(Data items)
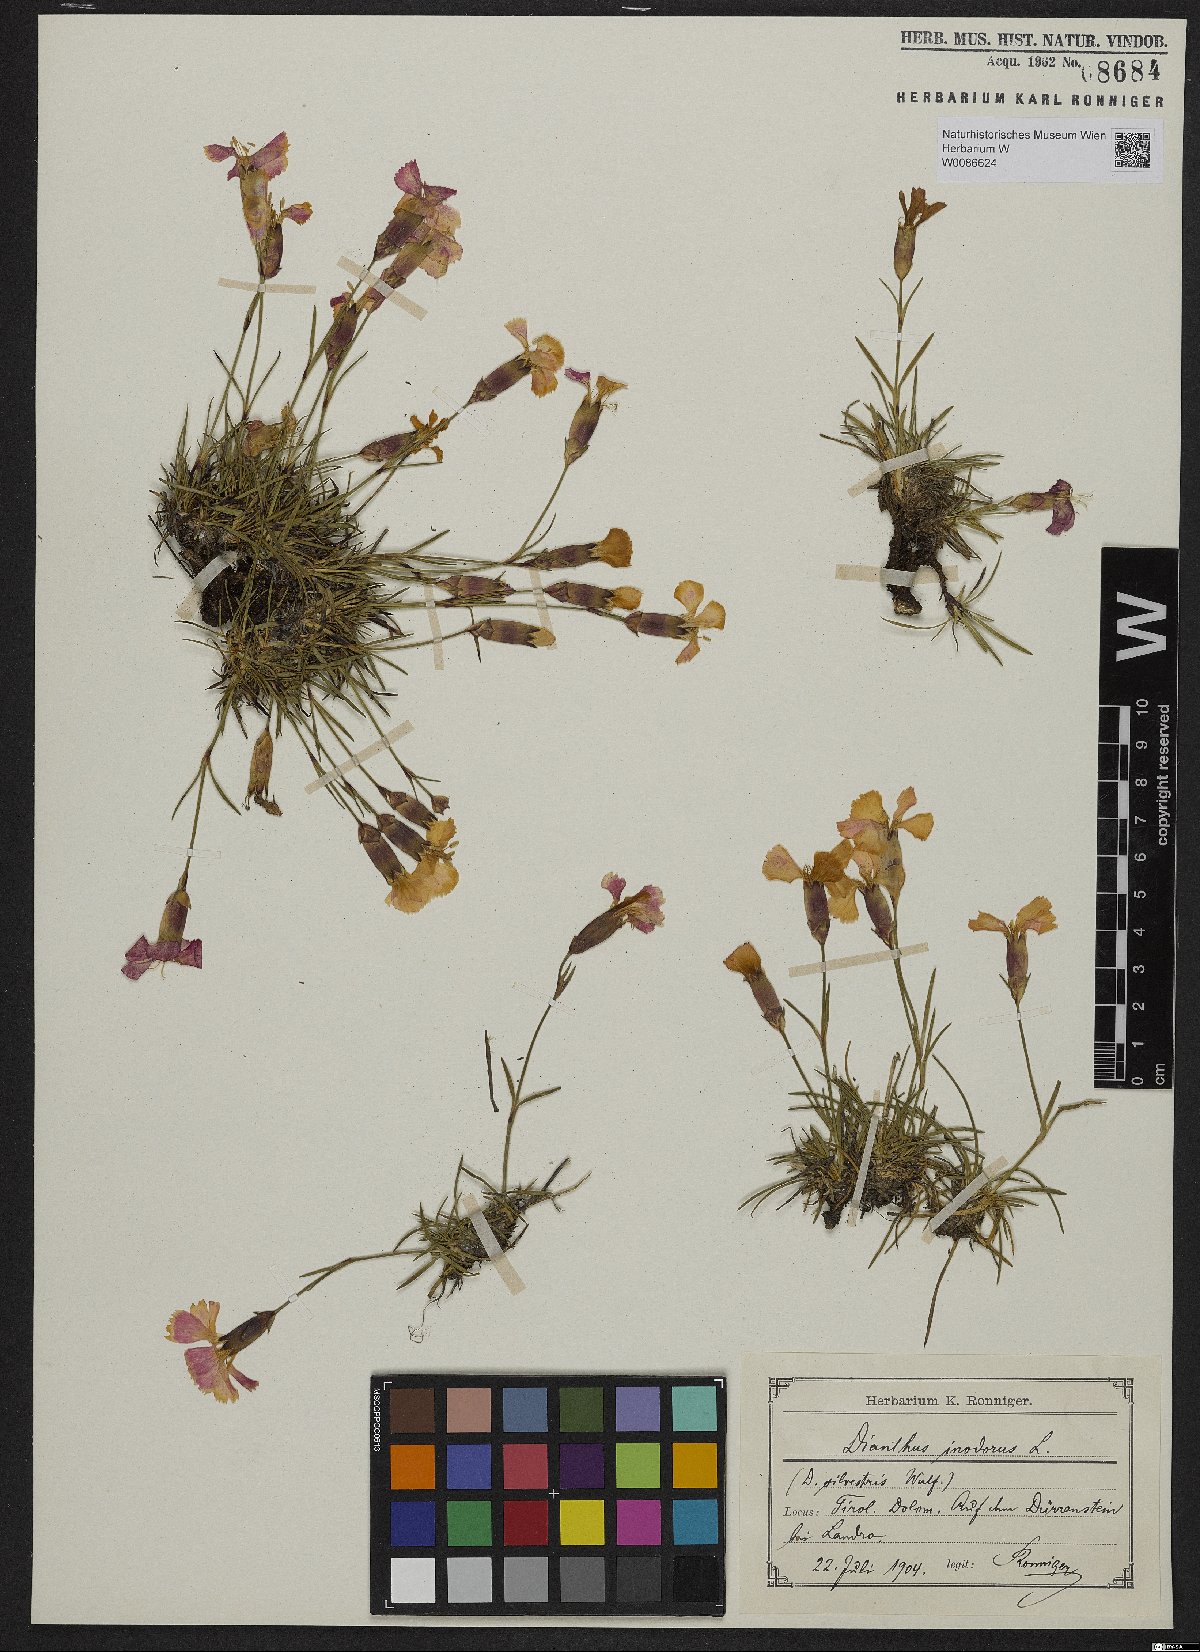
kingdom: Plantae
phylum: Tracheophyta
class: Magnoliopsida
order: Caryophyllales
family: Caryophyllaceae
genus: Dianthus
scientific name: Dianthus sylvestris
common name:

__PROBLEM TO WORK ON__.
Put every line of the records above into a numbered list, skipping any blank lines and leaving the pictures out.

__EXERCISE OUTPUT__.
1. kingdom: Plantae
2. phylum: Tracheophyta
3. class: Magnoliopsida
4. order: Caryophyllales
5. family: Caryophyllaceae
6. genus: Dianthus
7. scientific name: Dianthus sylvestris
8. common name:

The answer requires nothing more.